[Opening RECORDS PROVIDED section]

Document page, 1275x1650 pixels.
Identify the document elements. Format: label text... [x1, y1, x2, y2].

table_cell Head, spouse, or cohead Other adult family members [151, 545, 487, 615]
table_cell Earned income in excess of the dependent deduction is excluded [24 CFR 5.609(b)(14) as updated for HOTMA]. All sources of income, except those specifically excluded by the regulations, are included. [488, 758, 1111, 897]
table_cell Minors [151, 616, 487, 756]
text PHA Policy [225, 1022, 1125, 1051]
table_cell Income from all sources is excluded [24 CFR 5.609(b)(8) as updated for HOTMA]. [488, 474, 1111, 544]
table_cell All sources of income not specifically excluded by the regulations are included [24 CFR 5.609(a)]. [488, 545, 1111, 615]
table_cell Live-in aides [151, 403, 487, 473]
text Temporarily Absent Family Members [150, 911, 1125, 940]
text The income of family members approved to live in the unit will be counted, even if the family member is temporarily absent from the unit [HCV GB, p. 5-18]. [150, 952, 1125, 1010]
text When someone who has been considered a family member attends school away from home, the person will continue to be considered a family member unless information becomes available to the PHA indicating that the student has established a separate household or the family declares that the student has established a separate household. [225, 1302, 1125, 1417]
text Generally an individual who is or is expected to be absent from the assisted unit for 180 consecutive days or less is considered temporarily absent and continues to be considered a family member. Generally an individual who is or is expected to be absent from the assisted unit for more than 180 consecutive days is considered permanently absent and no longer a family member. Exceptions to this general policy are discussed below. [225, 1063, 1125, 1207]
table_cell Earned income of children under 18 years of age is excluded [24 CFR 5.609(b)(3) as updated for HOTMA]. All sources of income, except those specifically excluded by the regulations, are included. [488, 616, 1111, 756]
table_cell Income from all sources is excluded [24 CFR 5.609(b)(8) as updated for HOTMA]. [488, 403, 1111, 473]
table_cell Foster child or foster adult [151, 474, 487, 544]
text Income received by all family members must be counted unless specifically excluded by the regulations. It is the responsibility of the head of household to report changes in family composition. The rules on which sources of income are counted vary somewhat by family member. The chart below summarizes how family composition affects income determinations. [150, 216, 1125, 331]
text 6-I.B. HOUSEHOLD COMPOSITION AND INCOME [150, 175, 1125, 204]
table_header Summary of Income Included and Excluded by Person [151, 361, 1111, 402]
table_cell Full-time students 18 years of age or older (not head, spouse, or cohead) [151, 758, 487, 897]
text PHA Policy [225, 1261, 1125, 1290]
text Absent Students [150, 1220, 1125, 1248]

[Closing RECORDS PROVIDED section]

ASSIGNMENT:
Repeat the material word for word, in full.

EXPECTED ANSWER:
Document page, 1275x1650 pixels.
Identify the document elements. Format: label text... [x1, y1, x2, y2].

table_cell Head, spouse, or cohead Other adult family members [151, 545, 487, 615]
table_cell Earned income in excess of the dependent deduction is excluded [24 CFR 5.609(b)(14) as updated for HOTMA]. All sources of income, except those specifically excluded by the regulations, are included. [488, 758, 1111, 897]
table_cell Minors [151, 616, 487, 756]
text PHA Policy [225, 1022, 1125, 1051]
table_cell Income from all sources is excluded [24 CFR 5.609(b)(8) as updated for HOTMA]. [488, 474, 1111, 544]
table_cell All sources of income not specifically excluded by the regulations are included [24 CFR 5.609(a)]. [488, 545, 1111, 615]
table_cell Live-in aides [151, 403, 487, 473]
text Temporarily Absent Family Members [150, 911, 1125, 940]
text The income of family members approved to live in the unit will be counted, even if the family member is temporarily absent from the unit [HCV GB, p. 5-18]. [150, 952, 1125, 1010]
text When someone who has been considered a family member attends school away from home, the person will continue to be considered a family member unless information becomes available to the PHA indicating that the student has established a separate household or the family declares that the student has established a separate household. [225, 1302, 1125, 1417]
text Generally an individual who is or is expected to be absent from the assisted unit for 180 consecutive days or less is considered temporarily absent and continues to be considered a family member. Generally an individual who is or is expected to be absent from the assisted unit for more than 180 consecutive days is considered permanently absent and no longer a family member. Exceptions to this general policy are discussed below. [225, 1063, 1125, 1207]
table_cell Earned income of children under 18 years of age is excluded [24 CFR 5.609(b)(3) as updated for HOTMA]. All sources of income, except those specifically excluded by the regulations, are included. [488, 616, 1111, 756]
table_cell Income from all sources is excluded [24 CFR 5.609(b)(8) as updated for HOTMA]. [488, 403, 1111, 473]
table_cell Foster child or foster adult [151, 474, 487, 544]
text Income received by all family members must be counted unless specifically excluded by the regulations. It is the responsibility of the head of household to report changes in family composition. The rules on which sources of income are counted vary somewhat by family member. The chart below summarizes how family composition affects income determinations. [150, 216, 1125, 331]
text 6-I.B. HOUSEHOLD COMPOSITION AND INCOME [150, 175, 1125, 204]
table_header Summary of Income Included and Excluded by Person [151, 361, 1111, 402]
table_cell Full-time students 18 years of age or older (not head, spouse, or cohead) [151, 758, 487, 897]
text PHA Policy [225, 1261, 1125, 1290]
text Absent Students [150, 1220, 1125, 1248]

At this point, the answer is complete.